What is needed
Transcribe the listing below only from the line with "<source format=v>" up to and including the line with "assign overflow = (a[7] & (~b[7]))".

+++ Entries shown +++

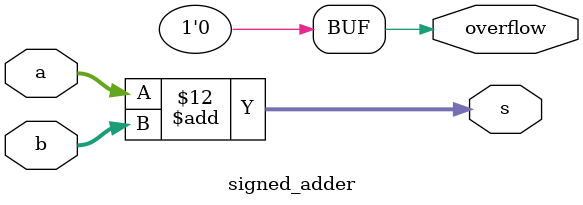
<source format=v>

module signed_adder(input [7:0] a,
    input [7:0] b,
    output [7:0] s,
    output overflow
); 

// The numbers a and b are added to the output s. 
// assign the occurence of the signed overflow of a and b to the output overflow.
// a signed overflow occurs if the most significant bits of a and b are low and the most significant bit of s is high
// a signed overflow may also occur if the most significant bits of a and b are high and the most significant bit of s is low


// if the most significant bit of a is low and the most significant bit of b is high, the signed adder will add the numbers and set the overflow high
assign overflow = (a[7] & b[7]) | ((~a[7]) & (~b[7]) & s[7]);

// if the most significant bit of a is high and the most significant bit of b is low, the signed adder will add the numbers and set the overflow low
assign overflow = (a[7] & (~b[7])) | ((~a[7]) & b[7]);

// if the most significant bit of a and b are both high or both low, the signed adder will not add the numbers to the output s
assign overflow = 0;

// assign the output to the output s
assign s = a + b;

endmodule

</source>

+++
+++ Entries shown +++

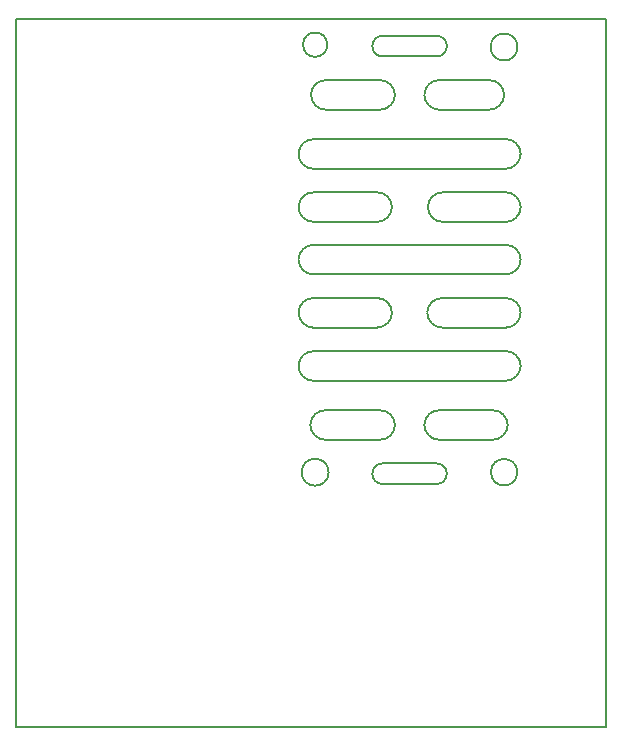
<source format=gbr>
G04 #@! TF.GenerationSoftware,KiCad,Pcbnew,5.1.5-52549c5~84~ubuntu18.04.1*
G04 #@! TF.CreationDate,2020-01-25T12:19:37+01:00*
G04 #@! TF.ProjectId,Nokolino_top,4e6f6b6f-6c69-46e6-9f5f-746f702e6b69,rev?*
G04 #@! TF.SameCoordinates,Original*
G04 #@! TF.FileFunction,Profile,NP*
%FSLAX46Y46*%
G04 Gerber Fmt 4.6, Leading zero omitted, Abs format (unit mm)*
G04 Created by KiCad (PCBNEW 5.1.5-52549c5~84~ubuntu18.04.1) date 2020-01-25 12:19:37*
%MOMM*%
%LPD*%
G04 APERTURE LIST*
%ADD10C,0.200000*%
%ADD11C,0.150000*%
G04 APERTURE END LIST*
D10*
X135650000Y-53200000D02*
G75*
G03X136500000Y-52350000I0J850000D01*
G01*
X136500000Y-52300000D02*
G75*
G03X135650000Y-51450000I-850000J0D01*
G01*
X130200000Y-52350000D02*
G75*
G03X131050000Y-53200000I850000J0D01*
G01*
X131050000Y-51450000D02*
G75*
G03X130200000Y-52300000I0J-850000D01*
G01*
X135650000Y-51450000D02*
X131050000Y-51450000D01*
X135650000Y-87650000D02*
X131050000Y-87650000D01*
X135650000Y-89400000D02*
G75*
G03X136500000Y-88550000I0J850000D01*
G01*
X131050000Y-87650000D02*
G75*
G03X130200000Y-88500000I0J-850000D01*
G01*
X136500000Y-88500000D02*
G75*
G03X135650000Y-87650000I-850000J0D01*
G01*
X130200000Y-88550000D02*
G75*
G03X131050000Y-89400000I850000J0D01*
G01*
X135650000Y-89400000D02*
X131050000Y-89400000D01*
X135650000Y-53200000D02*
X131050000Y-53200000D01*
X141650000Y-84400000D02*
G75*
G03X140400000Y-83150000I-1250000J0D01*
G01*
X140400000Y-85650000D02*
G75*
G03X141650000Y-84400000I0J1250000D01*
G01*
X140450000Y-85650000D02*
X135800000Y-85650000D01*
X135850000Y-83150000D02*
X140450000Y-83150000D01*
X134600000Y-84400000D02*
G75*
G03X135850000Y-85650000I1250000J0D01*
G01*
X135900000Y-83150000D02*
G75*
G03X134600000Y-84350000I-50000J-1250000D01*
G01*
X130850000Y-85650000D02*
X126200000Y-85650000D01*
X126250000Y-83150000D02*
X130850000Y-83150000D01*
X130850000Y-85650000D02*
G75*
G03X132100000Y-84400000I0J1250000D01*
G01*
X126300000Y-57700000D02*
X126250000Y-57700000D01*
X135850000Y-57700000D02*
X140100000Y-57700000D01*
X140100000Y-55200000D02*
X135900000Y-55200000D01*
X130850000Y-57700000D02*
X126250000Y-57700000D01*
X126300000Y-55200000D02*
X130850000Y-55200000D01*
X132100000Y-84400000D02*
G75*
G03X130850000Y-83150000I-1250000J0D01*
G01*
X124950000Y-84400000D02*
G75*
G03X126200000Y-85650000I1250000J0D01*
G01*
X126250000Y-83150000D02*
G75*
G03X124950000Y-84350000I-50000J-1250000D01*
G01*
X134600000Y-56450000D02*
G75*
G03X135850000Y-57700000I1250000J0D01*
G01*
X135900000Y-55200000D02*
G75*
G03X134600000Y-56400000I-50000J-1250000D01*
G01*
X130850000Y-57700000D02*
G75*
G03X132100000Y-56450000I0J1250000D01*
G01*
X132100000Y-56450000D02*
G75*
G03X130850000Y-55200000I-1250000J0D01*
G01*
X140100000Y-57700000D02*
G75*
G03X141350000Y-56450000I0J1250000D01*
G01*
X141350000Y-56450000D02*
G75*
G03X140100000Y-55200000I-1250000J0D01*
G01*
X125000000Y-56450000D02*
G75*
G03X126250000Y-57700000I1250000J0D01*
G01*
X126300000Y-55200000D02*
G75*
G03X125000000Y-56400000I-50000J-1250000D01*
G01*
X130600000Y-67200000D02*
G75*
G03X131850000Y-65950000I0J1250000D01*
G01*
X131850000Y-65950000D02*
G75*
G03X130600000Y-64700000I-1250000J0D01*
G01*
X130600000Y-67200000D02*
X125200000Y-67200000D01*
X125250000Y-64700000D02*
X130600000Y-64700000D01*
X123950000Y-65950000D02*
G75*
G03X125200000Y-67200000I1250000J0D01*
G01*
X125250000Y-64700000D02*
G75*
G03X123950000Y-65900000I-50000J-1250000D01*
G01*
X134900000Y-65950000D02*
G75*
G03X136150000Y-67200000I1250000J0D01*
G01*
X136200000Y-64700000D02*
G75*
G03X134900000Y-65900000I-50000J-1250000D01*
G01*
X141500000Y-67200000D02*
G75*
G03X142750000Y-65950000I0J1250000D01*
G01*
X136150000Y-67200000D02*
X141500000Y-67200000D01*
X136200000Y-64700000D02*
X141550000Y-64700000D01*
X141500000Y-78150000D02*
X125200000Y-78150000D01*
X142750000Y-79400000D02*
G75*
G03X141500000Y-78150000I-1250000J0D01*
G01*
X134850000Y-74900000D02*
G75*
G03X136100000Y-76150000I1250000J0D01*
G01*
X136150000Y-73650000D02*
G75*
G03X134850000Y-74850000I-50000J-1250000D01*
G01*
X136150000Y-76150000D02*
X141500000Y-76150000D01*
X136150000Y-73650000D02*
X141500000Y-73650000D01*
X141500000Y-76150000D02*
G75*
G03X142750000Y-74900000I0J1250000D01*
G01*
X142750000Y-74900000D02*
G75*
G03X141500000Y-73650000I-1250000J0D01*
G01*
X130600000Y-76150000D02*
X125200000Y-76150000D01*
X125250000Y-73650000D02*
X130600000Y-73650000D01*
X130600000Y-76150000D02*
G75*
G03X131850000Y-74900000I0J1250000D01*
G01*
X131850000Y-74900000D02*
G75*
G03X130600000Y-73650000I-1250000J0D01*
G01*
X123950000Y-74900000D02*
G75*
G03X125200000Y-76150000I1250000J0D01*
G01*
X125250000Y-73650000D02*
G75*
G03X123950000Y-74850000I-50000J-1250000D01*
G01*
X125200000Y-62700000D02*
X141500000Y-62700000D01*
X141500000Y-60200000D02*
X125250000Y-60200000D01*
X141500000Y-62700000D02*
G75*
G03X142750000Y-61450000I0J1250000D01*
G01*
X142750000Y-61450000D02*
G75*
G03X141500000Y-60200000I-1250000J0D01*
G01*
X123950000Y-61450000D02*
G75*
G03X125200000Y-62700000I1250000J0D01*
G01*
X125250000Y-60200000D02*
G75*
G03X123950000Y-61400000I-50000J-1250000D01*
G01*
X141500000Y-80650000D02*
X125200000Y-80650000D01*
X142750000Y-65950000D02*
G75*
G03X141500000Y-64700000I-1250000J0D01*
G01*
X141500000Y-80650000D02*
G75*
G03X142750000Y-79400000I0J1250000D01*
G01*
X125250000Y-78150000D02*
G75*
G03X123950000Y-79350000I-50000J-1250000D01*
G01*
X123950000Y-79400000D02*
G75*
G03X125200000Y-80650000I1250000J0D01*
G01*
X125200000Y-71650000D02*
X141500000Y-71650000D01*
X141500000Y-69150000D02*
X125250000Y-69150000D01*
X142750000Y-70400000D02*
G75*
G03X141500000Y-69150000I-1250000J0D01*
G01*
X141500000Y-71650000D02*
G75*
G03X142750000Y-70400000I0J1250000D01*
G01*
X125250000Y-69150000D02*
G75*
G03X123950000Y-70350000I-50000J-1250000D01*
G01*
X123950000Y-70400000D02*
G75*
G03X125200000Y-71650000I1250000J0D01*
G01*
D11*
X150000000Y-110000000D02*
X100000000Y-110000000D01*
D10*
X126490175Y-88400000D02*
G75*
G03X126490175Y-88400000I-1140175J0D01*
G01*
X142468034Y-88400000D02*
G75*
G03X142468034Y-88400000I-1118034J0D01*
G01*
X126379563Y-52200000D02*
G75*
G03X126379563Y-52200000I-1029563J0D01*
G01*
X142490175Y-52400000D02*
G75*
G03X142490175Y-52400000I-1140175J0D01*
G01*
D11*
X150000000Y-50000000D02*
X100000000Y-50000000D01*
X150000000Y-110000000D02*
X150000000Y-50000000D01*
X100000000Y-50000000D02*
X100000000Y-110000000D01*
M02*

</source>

+++

Your response
<source format=v>

module signed_adder(input [7:0] a,
    input [7:0] b,
    output [7:0] s,
    output overflow
); 

// The numbers a and b are added to the output s. 
// assign the occurence of the signed overflow of a and b to the output overflow.
// a signed overflow occurs if the most significant bits of a and b are low and the most significant bit of s is high
// a signed overflow may also occur if the most significant bits of a and b are high and the most significant bit of s is low


// if the most significant bit of a is low and the most significant bit of b is high, the signed adder will add the numbers and set the overflow high
assign overflow = (a[7] & b[7]) | ((~a[7]) & (~b[7]) & s[7]);

// if the most significant bit of a is high and the most significant bit of b is low, the signed adder will add the numbers and set the overflow low
assign overflow = (a[7] & (~b[7])) | ((~a[7]) & b[7]);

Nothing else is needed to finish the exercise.